Goal of the exercise - Reproduce each of the rows below word for word, keeping every character and line break unchanged.

Dataset excerpts
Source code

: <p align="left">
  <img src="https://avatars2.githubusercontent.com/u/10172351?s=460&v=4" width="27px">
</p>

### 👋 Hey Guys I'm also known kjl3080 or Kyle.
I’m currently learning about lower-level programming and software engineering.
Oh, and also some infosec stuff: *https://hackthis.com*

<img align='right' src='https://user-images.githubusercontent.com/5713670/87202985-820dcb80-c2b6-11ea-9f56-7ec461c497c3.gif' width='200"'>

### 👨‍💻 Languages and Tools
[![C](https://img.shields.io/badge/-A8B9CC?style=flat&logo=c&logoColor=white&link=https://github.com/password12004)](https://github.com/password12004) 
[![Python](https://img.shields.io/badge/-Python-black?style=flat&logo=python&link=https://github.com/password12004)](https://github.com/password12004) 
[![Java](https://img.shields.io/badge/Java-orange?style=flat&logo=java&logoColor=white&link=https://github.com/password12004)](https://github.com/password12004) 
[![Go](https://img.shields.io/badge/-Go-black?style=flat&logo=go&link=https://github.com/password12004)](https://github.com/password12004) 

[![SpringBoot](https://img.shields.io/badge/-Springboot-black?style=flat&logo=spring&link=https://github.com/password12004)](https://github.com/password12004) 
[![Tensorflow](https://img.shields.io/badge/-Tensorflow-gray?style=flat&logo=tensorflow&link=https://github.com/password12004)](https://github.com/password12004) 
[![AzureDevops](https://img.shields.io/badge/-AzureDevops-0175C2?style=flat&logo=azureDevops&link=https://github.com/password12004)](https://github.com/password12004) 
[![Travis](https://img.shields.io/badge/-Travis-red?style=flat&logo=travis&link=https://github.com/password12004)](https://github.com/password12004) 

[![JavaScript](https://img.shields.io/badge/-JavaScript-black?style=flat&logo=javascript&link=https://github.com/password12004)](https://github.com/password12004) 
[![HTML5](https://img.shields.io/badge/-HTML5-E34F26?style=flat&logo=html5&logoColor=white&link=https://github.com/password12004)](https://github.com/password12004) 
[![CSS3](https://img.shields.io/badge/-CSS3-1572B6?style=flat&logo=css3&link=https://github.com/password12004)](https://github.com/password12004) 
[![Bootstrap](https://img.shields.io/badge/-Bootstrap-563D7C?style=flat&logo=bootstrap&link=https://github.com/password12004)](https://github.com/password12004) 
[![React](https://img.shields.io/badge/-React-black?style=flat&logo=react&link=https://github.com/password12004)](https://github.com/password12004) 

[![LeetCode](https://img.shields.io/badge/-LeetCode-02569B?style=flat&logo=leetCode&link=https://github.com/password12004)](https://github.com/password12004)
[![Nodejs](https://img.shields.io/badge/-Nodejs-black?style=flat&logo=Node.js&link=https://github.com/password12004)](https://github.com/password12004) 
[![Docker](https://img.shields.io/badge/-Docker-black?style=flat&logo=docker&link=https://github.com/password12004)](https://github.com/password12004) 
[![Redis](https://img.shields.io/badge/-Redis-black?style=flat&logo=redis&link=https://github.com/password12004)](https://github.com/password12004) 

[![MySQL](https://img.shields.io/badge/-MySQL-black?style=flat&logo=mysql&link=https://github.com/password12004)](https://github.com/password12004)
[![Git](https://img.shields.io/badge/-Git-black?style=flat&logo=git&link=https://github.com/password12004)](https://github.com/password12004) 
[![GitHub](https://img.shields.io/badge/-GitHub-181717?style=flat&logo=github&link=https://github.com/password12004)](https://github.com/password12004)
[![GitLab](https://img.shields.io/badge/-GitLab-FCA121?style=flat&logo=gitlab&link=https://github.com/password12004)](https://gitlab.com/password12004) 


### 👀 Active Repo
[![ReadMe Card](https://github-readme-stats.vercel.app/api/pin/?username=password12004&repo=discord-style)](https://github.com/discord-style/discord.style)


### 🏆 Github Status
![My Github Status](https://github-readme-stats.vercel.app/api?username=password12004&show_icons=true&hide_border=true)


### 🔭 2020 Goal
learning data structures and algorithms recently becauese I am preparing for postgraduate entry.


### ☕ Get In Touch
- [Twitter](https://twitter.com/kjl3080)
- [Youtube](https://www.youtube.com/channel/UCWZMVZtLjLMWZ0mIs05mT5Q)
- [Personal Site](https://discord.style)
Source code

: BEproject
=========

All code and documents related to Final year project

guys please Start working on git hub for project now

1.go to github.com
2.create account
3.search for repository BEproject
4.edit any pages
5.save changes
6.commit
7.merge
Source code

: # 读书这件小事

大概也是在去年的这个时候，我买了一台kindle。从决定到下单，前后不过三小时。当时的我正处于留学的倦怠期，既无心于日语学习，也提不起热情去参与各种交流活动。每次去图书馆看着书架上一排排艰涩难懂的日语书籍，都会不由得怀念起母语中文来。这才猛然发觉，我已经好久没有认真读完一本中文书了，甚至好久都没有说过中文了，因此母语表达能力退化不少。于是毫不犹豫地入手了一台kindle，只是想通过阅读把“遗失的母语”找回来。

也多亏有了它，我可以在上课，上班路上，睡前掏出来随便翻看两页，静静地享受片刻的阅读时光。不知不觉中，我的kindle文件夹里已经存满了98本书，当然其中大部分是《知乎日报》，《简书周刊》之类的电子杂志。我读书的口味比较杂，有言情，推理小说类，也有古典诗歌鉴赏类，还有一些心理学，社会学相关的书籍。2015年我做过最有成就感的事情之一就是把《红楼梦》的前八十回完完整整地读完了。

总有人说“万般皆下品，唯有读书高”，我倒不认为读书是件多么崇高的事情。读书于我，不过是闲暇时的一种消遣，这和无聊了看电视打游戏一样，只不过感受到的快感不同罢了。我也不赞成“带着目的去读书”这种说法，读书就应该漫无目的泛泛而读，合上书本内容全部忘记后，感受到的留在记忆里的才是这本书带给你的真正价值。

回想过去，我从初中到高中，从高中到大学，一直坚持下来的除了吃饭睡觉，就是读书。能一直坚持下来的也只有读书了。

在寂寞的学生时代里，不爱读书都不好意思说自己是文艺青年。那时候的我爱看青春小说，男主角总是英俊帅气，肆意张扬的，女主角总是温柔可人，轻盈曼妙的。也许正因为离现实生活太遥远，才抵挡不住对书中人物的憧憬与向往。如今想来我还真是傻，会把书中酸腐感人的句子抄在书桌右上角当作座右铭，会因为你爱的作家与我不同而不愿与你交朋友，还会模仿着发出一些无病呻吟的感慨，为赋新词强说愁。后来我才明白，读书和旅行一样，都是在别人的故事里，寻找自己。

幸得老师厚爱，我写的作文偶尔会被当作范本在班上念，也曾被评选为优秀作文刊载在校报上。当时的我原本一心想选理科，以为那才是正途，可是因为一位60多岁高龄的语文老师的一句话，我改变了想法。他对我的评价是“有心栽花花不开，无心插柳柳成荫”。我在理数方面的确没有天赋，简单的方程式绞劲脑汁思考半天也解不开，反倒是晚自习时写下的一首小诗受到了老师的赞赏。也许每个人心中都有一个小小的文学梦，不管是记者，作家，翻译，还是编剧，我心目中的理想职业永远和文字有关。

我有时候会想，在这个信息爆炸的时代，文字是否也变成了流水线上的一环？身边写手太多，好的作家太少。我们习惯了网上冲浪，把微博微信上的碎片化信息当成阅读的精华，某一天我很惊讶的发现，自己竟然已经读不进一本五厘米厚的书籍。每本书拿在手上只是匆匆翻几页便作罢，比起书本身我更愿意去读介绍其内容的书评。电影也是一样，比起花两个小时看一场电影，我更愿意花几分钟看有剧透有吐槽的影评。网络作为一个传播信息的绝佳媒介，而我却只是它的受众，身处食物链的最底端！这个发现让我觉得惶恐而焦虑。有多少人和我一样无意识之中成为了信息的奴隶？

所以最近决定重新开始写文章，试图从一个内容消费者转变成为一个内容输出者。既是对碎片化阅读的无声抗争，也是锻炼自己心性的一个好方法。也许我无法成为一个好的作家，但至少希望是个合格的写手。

Reply to the exercise -
Source code

: <p align="left">
  <img src="https://avatars2.githubusercontent.com/u/10172351?s=460&v=4" width="27px">
</p>

### 👋 Hey Guys I'm also known kjl3080 or Kyle.
I’m currently learning about lower-level programming and software engineering.
Oh, and also some infosec stuff: *https://hackthis.com*

<img align='right' src='https://user-images.githubusercontent.com/5713670/87202985-820dcb80-c2b6-11ea-9f56-7ec461c497c3.gif' width='200"'>

### 👨‍💻 Languages and Tools
[![C](https://img.shields.io/badge/-A8B9CC?style=flat&logo=c&logoColor=white&link=https://github.com/password12004)](https://github.com/password12004) 
[![Python](https://img.shields.io/badge/-Python-black?style=flat&logo=python&link=https://github.com/password12004)](https://github.com/password12004) 
[![Java](https://img.shields.io/badge/Java-orange?style=flat&logo=java&logoColor=white&link=https://github.com/password12004)](https://github.com/password12004) 
[![Go](https://img.shields.io/badge/-Go-black?style=flat&logo=go&link=https://github.com/password12004)](https://github.com/password12004) 

[![SpringBoot](https://img.shields.io/badge/-Springboot-black?style=flat&logo=spring&link=https://github.com/password12004)](https://github.com/password12004) 
[![Tensorflow](https://img.shields.io/badge/-Tensorflow-gray?style=flat&logo=tensorflow&link=https://github.com/password12004)](https://github.com/password12004) 
[![AzureDevops](https://img.shields.io/badge/-AzureDevops-0175C2?style=flat&logo=azureDevops&link=https://github.com/password12004)](https://github.com/password12004) 
[![Travis](https://img.shields.io/badge/-Travis-red?style=flat&logo=travis&link=https://github.com/password12004)](https://github.com/password12004) 

[![JavaScript](https://img.shields.io/badge/-JavaScript-black?style=flat&logo=javascript&link=https://github.com/password12004)](https://github.com/password12004) 
[![HTML5](https://img.shields.io/badge/-HTML5-E34F26?style=flat&logo=html5&logoColor=white&link=https://github.com/password12004)](https://github.com/password12004) 
[![CSS3](https://img.shields.io/badge/-CSS3-1572B6?style=flat&logo=css3&link=https://github.com/password12004)](https://github.com/password12004) 
[![Bootstrap](https://img.shields.io/badge/-Bootstrap-563D7C?style=flat&logo=bootstrap&link=https://github.com/password12004)](https://github.com/password12004) 
[![React](https://img.shields.io/badge/-React-black?style=flat&logo=react&link=https://github.com/password12004)](https://github.com/password12004) 

[![LeetCode](https://img.shields.io/badge/-LeetCode-02569B?style=flat&logo=leetCode&link=https://github.com/password12004)](https://github.com/password12004)
[![Nodejs](https://img.shields.io/badge/-Nodejs-black?style=flat&logo=Node.js&link=https://github.com/password12004)](https://github.com/password12004) 
[![Docker](https://img.shields.io/badge/-Docker-black?style=flat&logo=docker&link=https://github.com/password12004)](https://github.com/password12004) 
[![Redis](https://img.shields.io/badge/-Redis-black?style=flat&logo=redis&link=https://github.com/password12004)](https://github.com/password12004) 

[![MySQL](https://img.shields.io/badge/-MySQL-black?style=flat&logo=mysql&link=https://github.com/password12004)](https://github.com/password12004)
[![Git](https://img.shields.io/badge/-Git-black?style=flat&logo=git&link=https://github.com/password12004)](https://github.com/password12004) 
[![GitHub](https://img.shields.io/badge/-GitHub-181717?style=flat&logo=github&link=https://github.com/password12004)](https://github.com/password12004)
[![GitLab](https://img.shields.io/badge/-GitLab-FCA121?style=flat&logo=gitlab&link=https://github.com/password12004)](https://gitlab.com/password12004) 


### 👀 Active Repo
[![ReadMe Card](https://github-readme-stats.vercel.app/api/pin/?username=password12004&repo=discord-style)](https://github.com/discord-style/discord.style)


### 🏆 Github Status
![My Github Status](https://github-readme-stats.vercel.app/api?username=password12004&show_icons=true&hide_border=true)


### 🔭 2020 Goal
learning data structures and algorithms recently becauese I am preparing for postgraduate entry.


### ☕ Get In Touch
- [Twitter](https://twitter.com/kjl3080)
- [Youtube](https://www.youtube.com/channel/UCWZMVZtLjLMWZ0mIs05mT5Q)
- [Personal Site](https://discord.style)
Source code

: BEproject
=========

All code and documents related to Final year project

guys please Start working on git hub for project now

1.go to github.com
2.create account
3.search for repository BEproject
4.edit any pages
5.save changes
6.commit
7.merge
Source code

: # 读书这件小事

大概也是在去年的这个时候，我买了一台kindle。从决定到下单，前后不过三小时。当时的我正处于留学的倦怠期，既无心于日语学习，也提不起热情去参与各种交流活动。每次去图书馆看着书架上一排排艰涩难懂的日语书籍，都会不由得怀念起母语中文来。这才猛然发觉，我已经好久没有认真读完一本中文书了，甚至好久都没有说过中文了，因此母语表达能力退化不少。于是毫不犹豫地入手了一台kindle，只是想通过阅读把“遗失的母语”找回来。

也多亏有了它，我可以在上课，上班路上，睡前掏出来随便翻看两页，静静地享受片刻的阅读时光。不知不觉中，我的kindle文件夹里已经存满了98本书，当然其中大部分是《知乎日报》，《简书周刊》之类的电子杂志。我读书的口味比较杂，有言情，推理小说类，也有古典诗歌鉴赏类，还有一些心理学，社会学相关的书籍。2015年我做过最有成就感的事情之一就是把《红楼梦》的前八十回完完整整地读完了。

总有人说“万般皆下品，唯有读书高”，我倒不认为读书是件多么崇高的事情。读书于我，不过是闲暇时的一种消遣，这和无聊了看电视打游戏一样，只不过感受到的快感不同罢了。我也不赞成“带着目的去读书”这种说法，读书就应该漫无目的泛泛而读，合上书本内容全部忘记后，感受到的留在记忆里的才是这本书带给你的真正价值。

回想过去，我从初中到高中，从高中到大学，一直坚持下来的除了吃饭睡觉，就是读书。能一直坚持下来的也只有读书了。

在寂寞的学生时代里，不爱读书都不好意思说自己是文艺青年。那时候的我爱看青春小说，男主角总是英俊帅气，肆意张扬的，女主角总是温柔可人，轻盈曼妙的。也许正因为离现实生活太遥远，才抵挡不住对书中人物的憧憬与向往。如今想来我还真是傻，会把书中酸腐感人的句子抄在书桌右上角当作座右铭，会因为你爱的作家与我不同而不愿与你交朋友，还会模仿着发出一些无病呻吟的感慨，为赋新词强说愁。后来我才明白，读书和旅行一样，都是在别人的故事里，寻找自己。

幸得老师厚爱，我写的作文偶尔会被当作范本在班上念，也曾被评选为优秀作文刊载在校报上。当时的我原本一心想选理科，以为那才是正途，可是因为一位60多岁高龄的语文老师的一句话，我改变了想法。他对我的评价是“有心栽花花不开，无心插柳柳成荫”。我在理数方面的确没有天赋，简单的方程式绞劲脑汁思考半天也解不开，反倒是晚自习时写下的一首小诗受到了老师的赞赏。也许每个人心中都有一个小小的文学梦，不管是记者，作家，翻译，还是编剧，我心目中的理想职业永远和文字有关。

我有时候会想，在这个信息爆炸的时代，文字是否也变成了流水线上的一环？身边写手太多，好的作家太少。我们习惯了网上冲浪，把微博微信上的碎片化信息当成阅读的精华，某一天我很惊讶的发现，自己竟然已经读不进一本五厘米厚的书籍。每本书拿在手上只是匆匆翻几页便作罢，比起书本身我更愿意去读介绍其内容的书评。电影也是一样，比起花两个小时看一场电影，我更愿意花几分钟看有剧透有吐槽的影评。网络作为一个传播信息的绝佳媒介，而我却只是它的受众，身处食物链的最底端！这个发现让我觉得惶恐而焦虑。有多少人和我一样无意识之中成为了信息的奴隶？

所以最近决定重新开始写文章，试图从一个内容消费者转变成为一个内容输出者。既是对碎片化阅读的无声抗争，也是锻炼自己心性的一个好方法。也许我无法成为一个好的作家，但至少希望是个合格的写手。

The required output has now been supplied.